* WHAT TO DO: The data below contains pictures, which are to be skipped; the lines starting at the line with "nose: (367, 209)" and ending at the line with "left shoulder: (44, 35)" are to be output exactly, both ends included.

====== PROVIDED MATERIAL

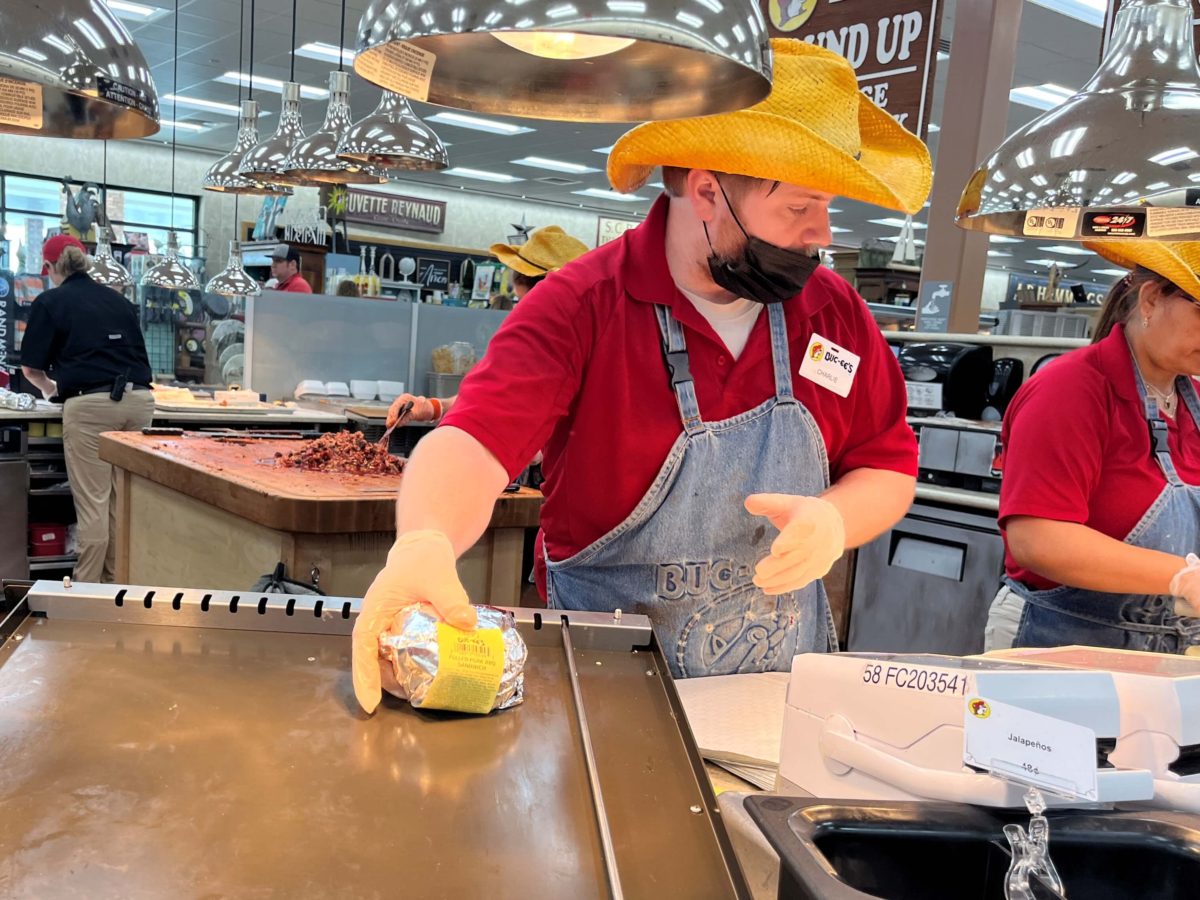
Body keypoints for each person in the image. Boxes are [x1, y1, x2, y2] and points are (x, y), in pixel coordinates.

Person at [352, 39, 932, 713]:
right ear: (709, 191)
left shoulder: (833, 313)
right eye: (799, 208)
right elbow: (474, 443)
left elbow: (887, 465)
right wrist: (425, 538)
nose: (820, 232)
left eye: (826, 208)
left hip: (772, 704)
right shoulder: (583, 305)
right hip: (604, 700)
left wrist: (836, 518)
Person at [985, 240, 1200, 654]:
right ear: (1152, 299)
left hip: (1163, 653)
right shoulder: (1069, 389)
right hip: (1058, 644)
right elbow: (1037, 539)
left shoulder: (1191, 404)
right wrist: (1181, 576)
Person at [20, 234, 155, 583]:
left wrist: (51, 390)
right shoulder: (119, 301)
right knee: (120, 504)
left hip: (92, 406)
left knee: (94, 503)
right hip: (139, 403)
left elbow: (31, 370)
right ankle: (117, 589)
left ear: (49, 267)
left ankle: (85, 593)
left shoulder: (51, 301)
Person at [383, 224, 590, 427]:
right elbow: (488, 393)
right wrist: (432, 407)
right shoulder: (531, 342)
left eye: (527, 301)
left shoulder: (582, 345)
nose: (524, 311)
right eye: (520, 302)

============
====== PROVIDED MATERIAL

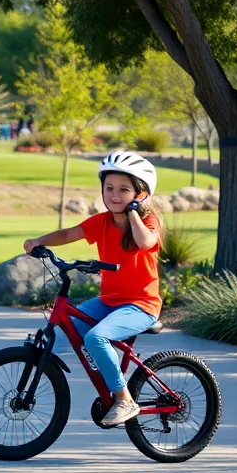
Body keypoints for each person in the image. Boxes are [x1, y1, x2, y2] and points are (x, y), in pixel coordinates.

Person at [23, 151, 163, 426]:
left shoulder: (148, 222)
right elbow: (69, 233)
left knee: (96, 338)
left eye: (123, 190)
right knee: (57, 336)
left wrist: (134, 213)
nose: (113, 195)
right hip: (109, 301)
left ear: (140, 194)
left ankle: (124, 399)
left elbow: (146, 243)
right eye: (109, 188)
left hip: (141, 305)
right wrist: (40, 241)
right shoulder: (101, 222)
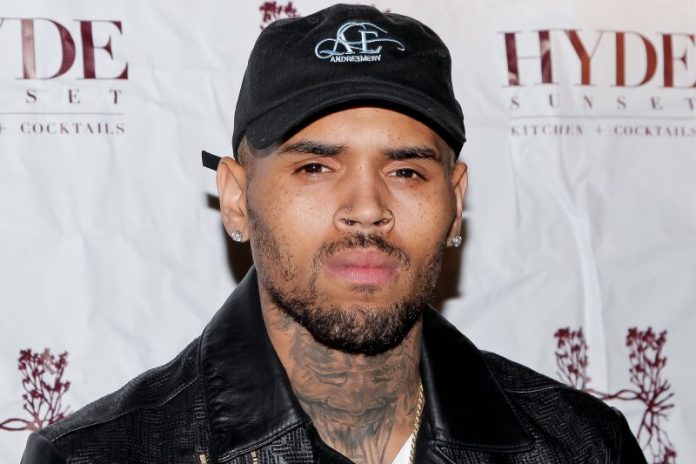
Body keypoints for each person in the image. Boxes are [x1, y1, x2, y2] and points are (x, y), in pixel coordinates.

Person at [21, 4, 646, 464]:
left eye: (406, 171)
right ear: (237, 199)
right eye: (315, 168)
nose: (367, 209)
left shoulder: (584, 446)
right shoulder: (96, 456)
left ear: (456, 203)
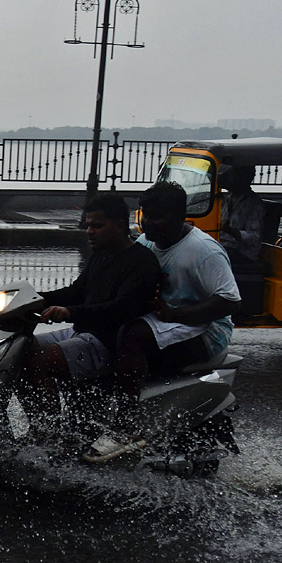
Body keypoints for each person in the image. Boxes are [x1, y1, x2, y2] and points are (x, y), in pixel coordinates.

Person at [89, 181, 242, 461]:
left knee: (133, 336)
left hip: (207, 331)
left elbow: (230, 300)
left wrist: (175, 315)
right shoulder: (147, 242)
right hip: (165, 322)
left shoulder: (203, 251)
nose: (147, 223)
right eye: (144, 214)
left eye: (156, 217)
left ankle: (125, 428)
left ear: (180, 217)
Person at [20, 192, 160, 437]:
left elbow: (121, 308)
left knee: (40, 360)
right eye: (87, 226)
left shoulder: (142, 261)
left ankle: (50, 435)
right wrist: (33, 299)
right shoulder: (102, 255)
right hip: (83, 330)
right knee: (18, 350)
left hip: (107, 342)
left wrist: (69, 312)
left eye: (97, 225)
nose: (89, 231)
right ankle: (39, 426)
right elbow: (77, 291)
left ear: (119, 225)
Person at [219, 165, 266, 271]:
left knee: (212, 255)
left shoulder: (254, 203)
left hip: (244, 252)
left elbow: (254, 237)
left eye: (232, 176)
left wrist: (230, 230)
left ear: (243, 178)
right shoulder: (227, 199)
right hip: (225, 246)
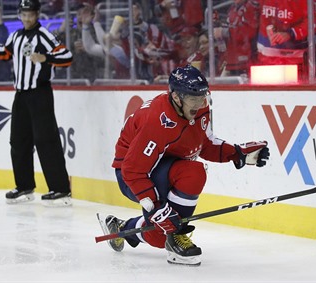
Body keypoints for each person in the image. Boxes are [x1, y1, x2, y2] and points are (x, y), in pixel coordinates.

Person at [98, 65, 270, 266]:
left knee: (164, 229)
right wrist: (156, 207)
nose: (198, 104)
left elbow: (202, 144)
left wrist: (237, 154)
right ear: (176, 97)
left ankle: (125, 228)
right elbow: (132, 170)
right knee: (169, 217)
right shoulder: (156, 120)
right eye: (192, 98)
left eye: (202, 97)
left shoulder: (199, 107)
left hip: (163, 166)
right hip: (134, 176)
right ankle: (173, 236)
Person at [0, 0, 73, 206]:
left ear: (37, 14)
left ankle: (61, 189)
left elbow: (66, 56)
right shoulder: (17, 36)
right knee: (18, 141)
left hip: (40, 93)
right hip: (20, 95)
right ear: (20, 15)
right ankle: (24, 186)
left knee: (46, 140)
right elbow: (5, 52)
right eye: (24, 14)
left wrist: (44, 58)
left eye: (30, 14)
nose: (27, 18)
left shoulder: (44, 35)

============
====== PROVIDED MATERIAL

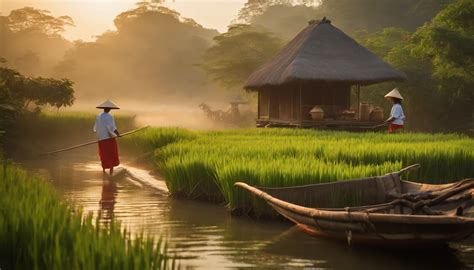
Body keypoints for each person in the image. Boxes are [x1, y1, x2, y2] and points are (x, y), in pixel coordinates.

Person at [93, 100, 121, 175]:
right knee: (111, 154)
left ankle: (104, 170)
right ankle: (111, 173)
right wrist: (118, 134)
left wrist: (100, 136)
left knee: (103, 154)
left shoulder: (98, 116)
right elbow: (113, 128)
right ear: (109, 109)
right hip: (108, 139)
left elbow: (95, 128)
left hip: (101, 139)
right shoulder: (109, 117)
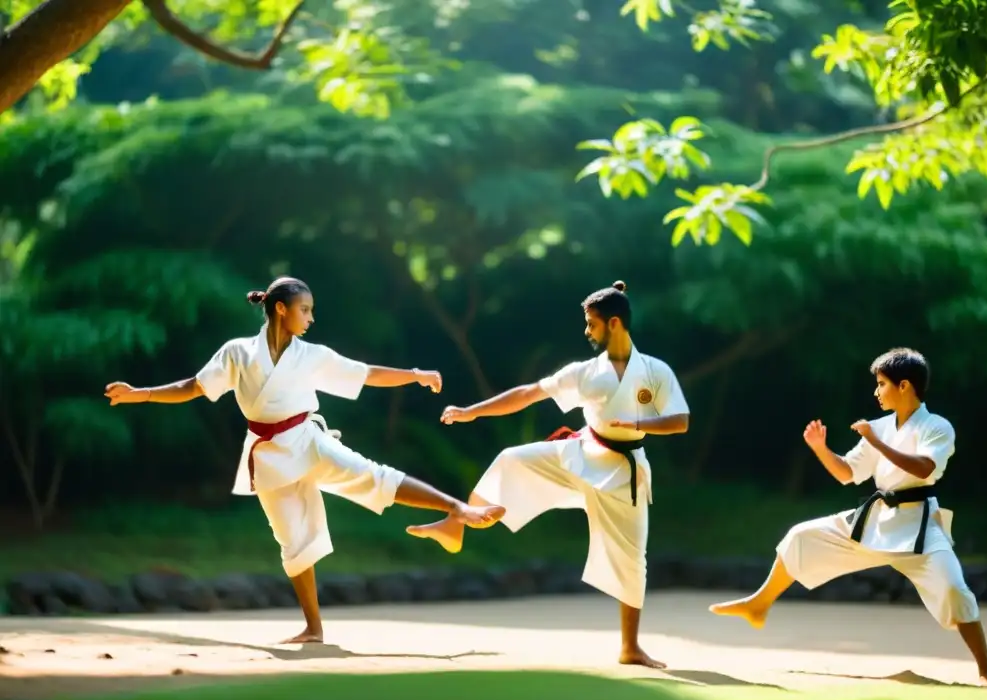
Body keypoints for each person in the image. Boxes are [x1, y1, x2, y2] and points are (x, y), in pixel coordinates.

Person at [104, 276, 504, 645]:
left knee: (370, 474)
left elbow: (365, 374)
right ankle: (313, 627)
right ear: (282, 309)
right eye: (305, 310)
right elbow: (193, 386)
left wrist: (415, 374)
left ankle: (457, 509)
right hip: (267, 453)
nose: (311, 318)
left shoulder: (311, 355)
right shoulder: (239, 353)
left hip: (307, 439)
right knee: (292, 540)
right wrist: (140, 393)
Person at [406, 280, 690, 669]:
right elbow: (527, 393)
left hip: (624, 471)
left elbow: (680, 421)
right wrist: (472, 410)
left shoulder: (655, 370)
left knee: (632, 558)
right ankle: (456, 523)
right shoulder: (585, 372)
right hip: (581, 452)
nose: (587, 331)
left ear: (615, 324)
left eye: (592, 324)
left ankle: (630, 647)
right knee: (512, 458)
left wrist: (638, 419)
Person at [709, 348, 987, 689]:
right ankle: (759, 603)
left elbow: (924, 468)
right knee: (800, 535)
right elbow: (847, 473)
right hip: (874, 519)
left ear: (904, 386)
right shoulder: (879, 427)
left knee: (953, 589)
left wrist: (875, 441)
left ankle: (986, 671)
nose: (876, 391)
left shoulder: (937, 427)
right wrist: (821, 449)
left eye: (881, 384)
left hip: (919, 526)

============

* EXERCISE RESULT:
nose: (367, 209)
left shoulder: (584, 446)
right shoulder: (96, 456)
left ear: (456, 203)
Body keypoints for each person in the image. Boxes are [x1, y1, x2, y2] and points are (x, y), in pixel coordinates.

Person at [89, 181, 242, 461]:
left knee: (133, 336)
left hip: (207, 331)
left elbow: (230, 300)
left wrist: (175, 315)
right shoulder: (147, 242)
right hip: (165, 322)
left shoulder: (203, 251)
nose: (147, 223)
right eye: (144, 214)
left eye: (156, 217)
left ankle: (125, 428)
left ear: (180, 217)
Person at [20, 192, 160, 437]:
left elbow: (121, 308)
left knee: (40, 360)
right eye: (87, 226)
left shoulder: (142, 261)
left ankle: (50, 435)
right wrist: (33, 299)
right shoulder: (102, 255)
right hip: (83, 330)
right knee: (18, 350)
left hip: (107, 342)
left wrist: (69, 312)
left eye: (97, 225)
nose: (89, 231)
right ankle: (39, 426)
right elbow: (77, 291)
left ear: (119, 225)
Person at [219, 165, 266, 271]:
left knee: (212, 255)
left shoulder: (254, 203)
left hip: (244, 252)
left elbow: (254, 237)
left eye: (232, 176)
left wrist: (230, 230)
left ear: (243, 178)
right shoulder: (227, 199)
right hip: (225, 246)
Body keypoints for each person in the image. Boxes are [x1, y1, x2, y2] and points are (x, y), in pixel coordinates.

Person at [98, 65, 270, 266]:
left knee: (164, 229)
right wrist: (156, 207)
nose: (198, 104)
left elbow: (202, 144)
left wrist: (237, 154)
right ear: (176, 97)
left ankle: (125, 228)
right elbow: (132, 170)
right knee: (169, 217)
right shoulder: (156, 120)
right eye: (192, 98)
left eye: (202, 97)
left shoulder: (199, 107)
left hip: (163, 166)
right hip: (134, 176)
right ankle: (173, 236)
Person at [0, 0, 73, 206]:
left ear: (37, 14)
left ankle: (61, 189)
left elbow: (66, 56)
right shoulder: (17, 36)
right knee: (18, 141)
left hip: (40, 93)
right hip: (20, 95)
right ear: (20, 15)
right ankle: (24, 186)
left knee: (46, 140)
right elbow: (5, 52)
right eye: (24, 14)
left wrist: (44, 58)
left eye: (30, 14)
nose: (27, 18)
left shoulder: (44, 35)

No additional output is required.